Doughnuts in the Fridge

Image by Free-Photos from Pixabay

It’s a battle of will and discipline against craving and satisfaction.

Two boxes, a dozen doughnuts in total. I’ve had two pieces already, and that’s enough. No, more than enough. More than enough calories that I’m supposed to have so I can lose weight and fat- especially the most stubborn ones around my waist. But why can’t I stop myself from wanting more?

It wasn’t only those two pieces of doughnuts that I’ve eaten today. Of course, there were breakfast and lunch, too. How much calories have I taken in? I don’t even know. I never cared to know how much, not the tiniest details. Unfortunately, paying attention to details has never been one of my strengths. To my previous employers who hired me, yes, I was lying on my resume (just on the detail part, at least).
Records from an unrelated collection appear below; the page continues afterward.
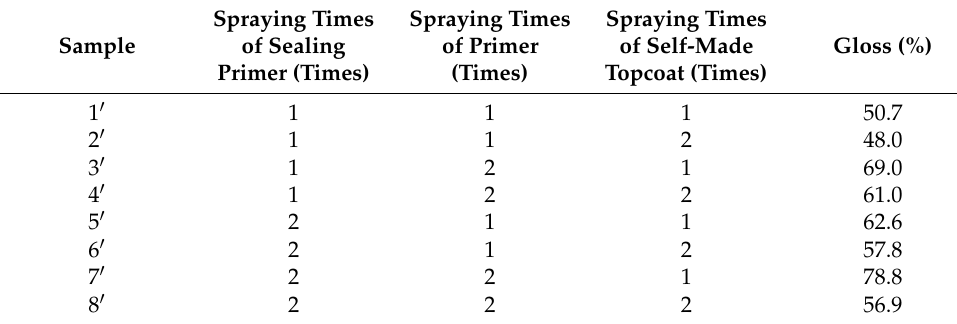
Table 9. Films’ gloss under different spraying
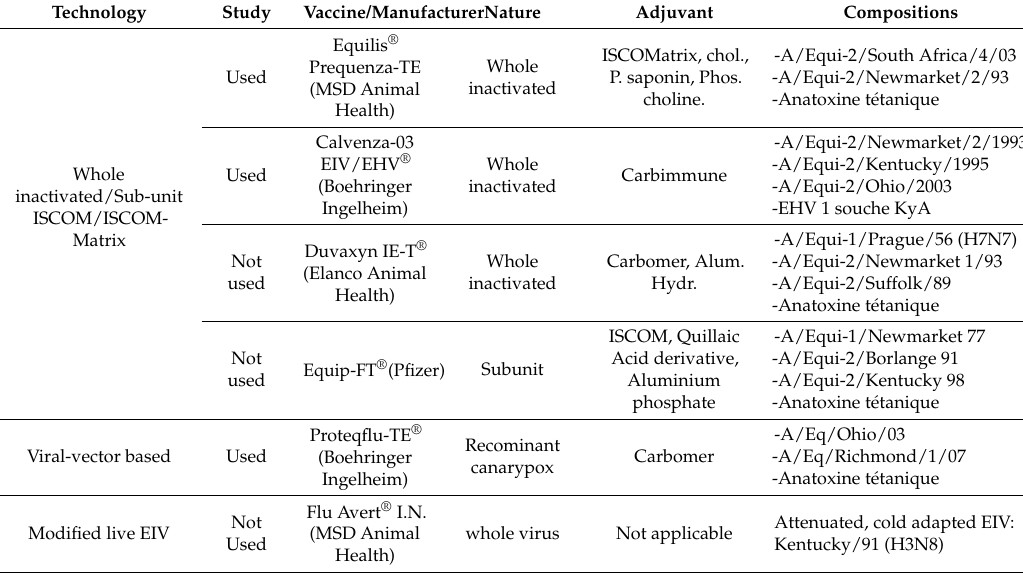
Table 1. Equine Influenza vaccines classed by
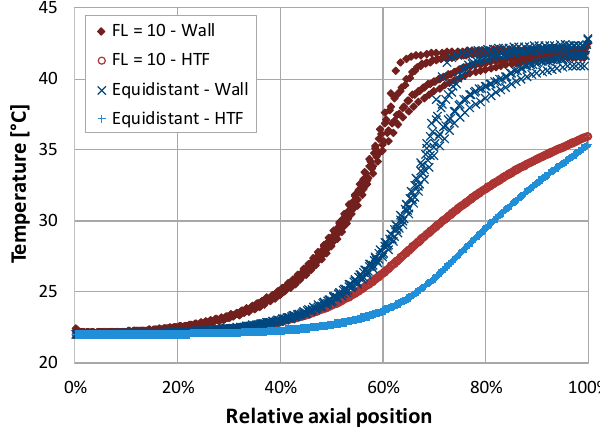
Figure 8. Heat transfer fluid (HTF) and wall element center temperatures of two distributions at 5000 s physical time.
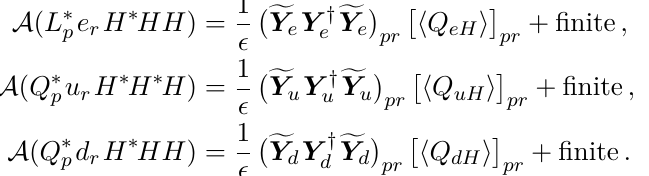
and e Y , such as u d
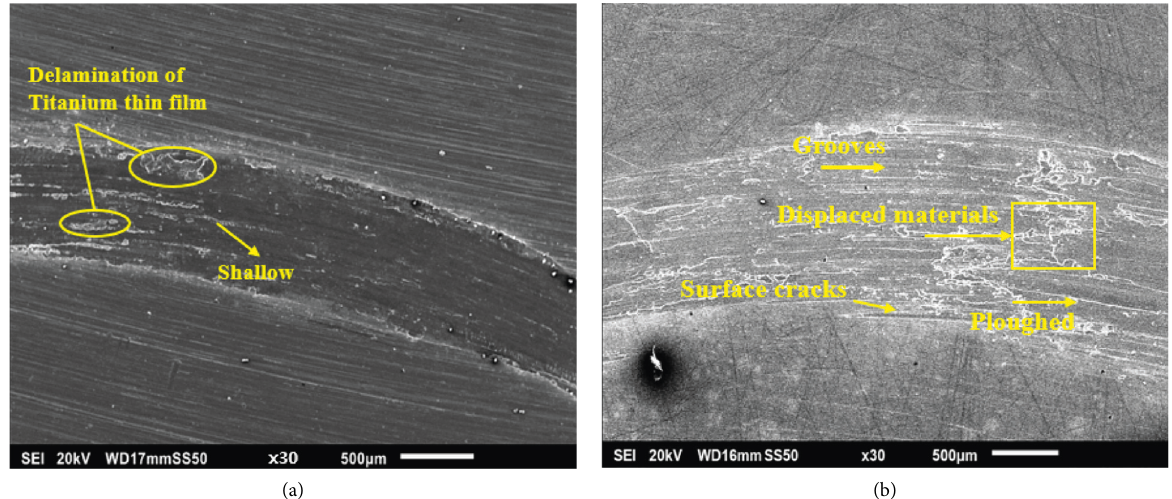
Figure 6: SEM image of the wear track surface morphology ( × 30): (a) A4; (b)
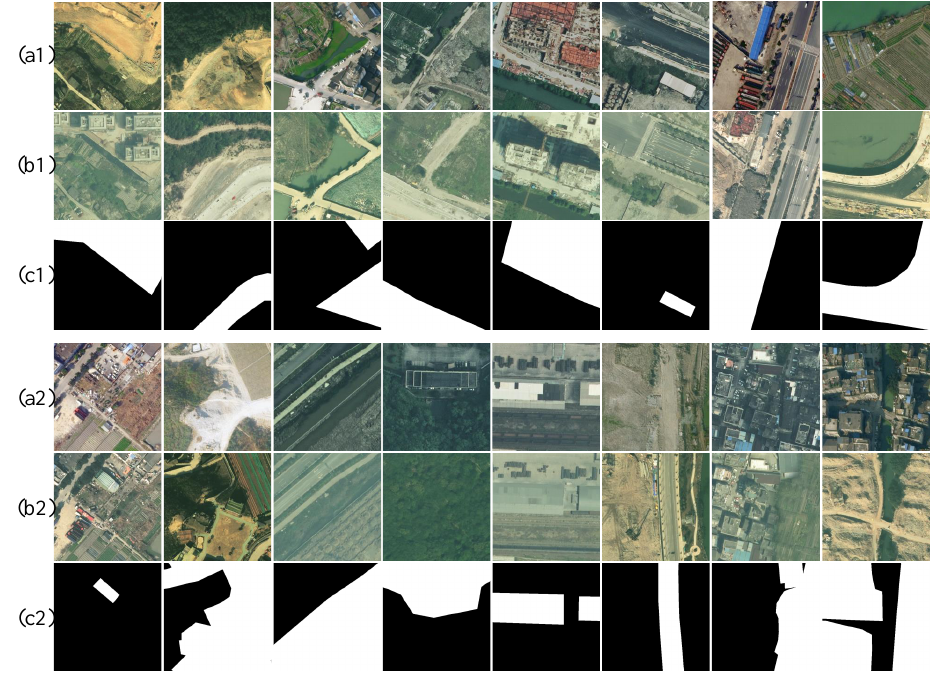
Figure 2. Some representative examples of the Wenzhou data set. ( a1 , a2 ) T 1 -time image, ( b1 , b2 ) T 2 - time image, and ( c1 , c2 ) ground truth image. White: changed pixels; Black: unchanged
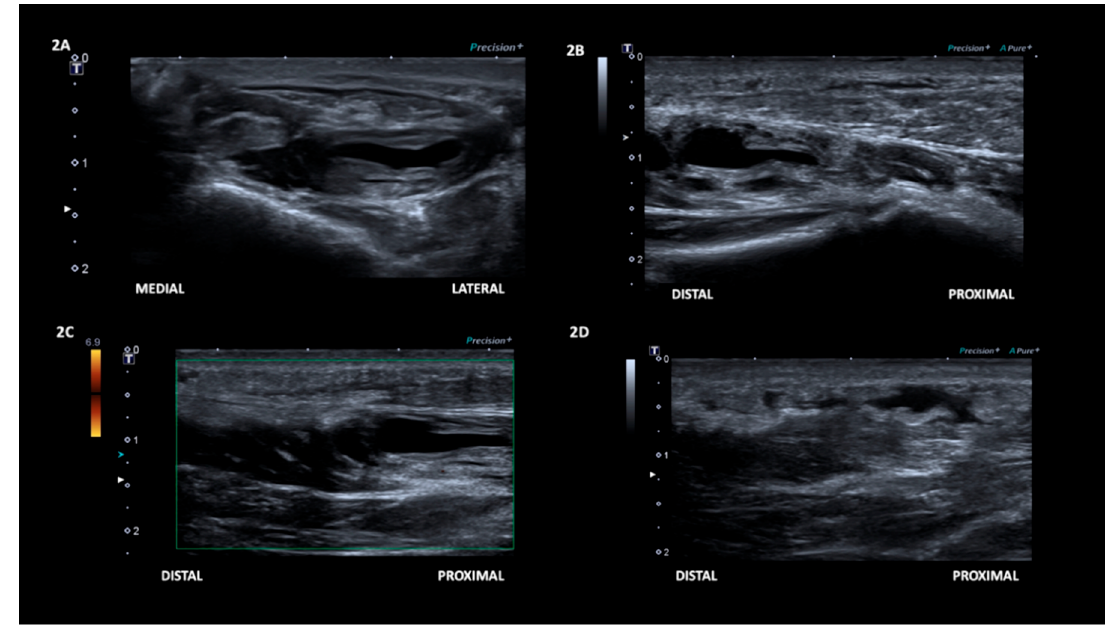
Figure 2. The initial ultrasound examination revealed an area of focal disruption of the fibrillary structure of the mid-portion of the flexor hallucis brevis muscle, shown in transverse axis ( A ), and longitudinal axis ( B ). No vascularity was observed with Power Doppler ( C ). Additionally, localized subcutaneous oedema in close proximity to the zone of muscle tear ( D ).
But let’s move on, alright?

My mouth feels dry and I feel hungry. No, wait. That doesn’t make sense. I must be thirsty. Yes, I’m just thirsty. No more food tonight. It’s past 9 in the evening and any food that will go past my mouth during this time is already considered late night snack, and that’s not part of the diet plan. What diet plan? Any diet plan. There was no plan, just a plan to go on a diet.

And I’m starting that right now. I’m serious! Okay, I’ve said that many times, and I’m growing tired of it. I wanna end it now. From now on, when I say that’s the last one, that’s really the last one! I’ll go drink a glass of water, and another one. You know what? Let me go ahead and brush my teeth. But the problem is the sink is past the fridge, where the boxes of doughnuts lie in wait. No, they’re waiting for nothing. I’m not even gonna look at the fridge.

Damn, you know what? I’ll write. I’ll distract myself by writing, so here I am. The craving should go away once I’m done with this. I’ll go to the sink, get my toothbrush and brush my teeth and wash away all of my palate’s cravings.

Is this how dieting is supposed to be? Always fighting your craving? Well, do take note that I’ve already had two doughnuts earlier. What I’m feeling right now is just a craving. So whenever you feel like you’re depriving yourself of happiness just because you couldn’t eat what you’re craving, shut up for a moment and think, “What did I eat earlier that I really liked? Shouldn’t I be satisfied already?”

Dieting takes a shitload of self-discipline. That’s why not a lot of people are able stick to it. But like I said, I don’t really have a diet plan. Maybe you don’t, either. Just always keep in your mind that you need to eat to live, and not live to eat. Think of craving as a form of greed. Keep it under control, otherwise, consider yourself as a gluttonous, immoral being who wants to eat everything and not leave anything for other people.

There, I downed two glasses of water. I feel full again. I did it! Now, let me go to sleep and make sure all of this is over. And no, I did not deprive myself of food. I’ve had enough and I should wait for the next day before I can eat more again.